Prespecified hypotheses before data collection included CPF-related structural abnormalities in frontotemporal cortices, basal ganglia, and white matter pathways interconnecting them, and reduced neuronal density.
Results
Participants included 270 youths (123 boys and 147 girls) aged 6.0 to 14.7 years (mean [SD] age, 10.38 [1.12] years) with self-identified Dominican or African American mothers.
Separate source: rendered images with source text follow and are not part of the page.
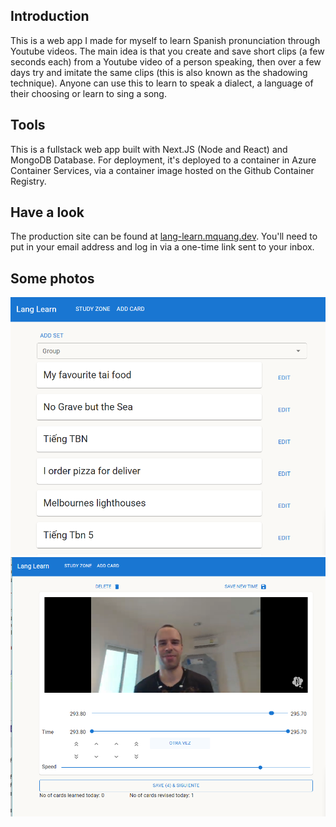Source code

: ## Introduction

This is a web app I made for myself to learn Spanish pronunciation through Youtube videos. The main idea is that you create and save short clips (a few seconds each) from a Youtube video of a person speaking, then over a few days try and imitate the same clips (this is also known as the shadowing technique). Anyone can use this to learn to speak a dialect, a language of their choosing or learn to sing a song.

## Tools

This is a fullstack web app built with Next.JS (Node and React) and MongoDB Database. For deployment, it's deployed to a container in Azure Container Services, via a container image hosted on the Github Container Registry.

## Have a look

The production site can be found at [lang-learn.mquang.dev](http://lang-learn.mquang.dev/). You'll need to put in your email address and log in via a one-time link sent to your inbox.

## Some photos

![alt text](image.png)
![alt text](image-1.png)
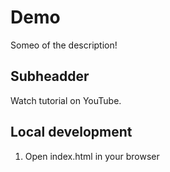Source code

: # Demo

Someo of the description!


## Subheadder

Watch tutorial on YouTube.

## Local development

1. Open index.html in your browser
Progressively higher prenatal CPF exposure levels associated significantly in childhood with progressively thicker frontal, temporal, and posteroinferior cortices; reduced white matter volumes in the same regions; higher fractional anisotropy and lower diffusivity in internal capsule white matter; lower regional blood flow throughout the brain; lower indices of neuronal density in deep white matter tracts; and poorer performance on fine motor (β, −0.30; t261 = −5.0; P < .001) and motor programming (β, −0.27; t261 = −4.36; P < .001) tasks.
Conclusions and Relevance
Prenatal CPF exposure was associated with altered differentiation of neuronal tissue into cortical gray and white matter, increased myelination of the internal capsule, poorer motor performance, and profoundly impaired neuronal metabolism throughout the brain.
CPF is known to increase oxidative stress and inflammation and in turn impair mitochondrial functioning, neuronal development, and maturation of the oligodendrocyte precursor cells responsible for axonal myelination. These molecular and cellular effects of CPF likely account at least in part for the observed associations of CPF with poorer long-term brain and motor outcomes.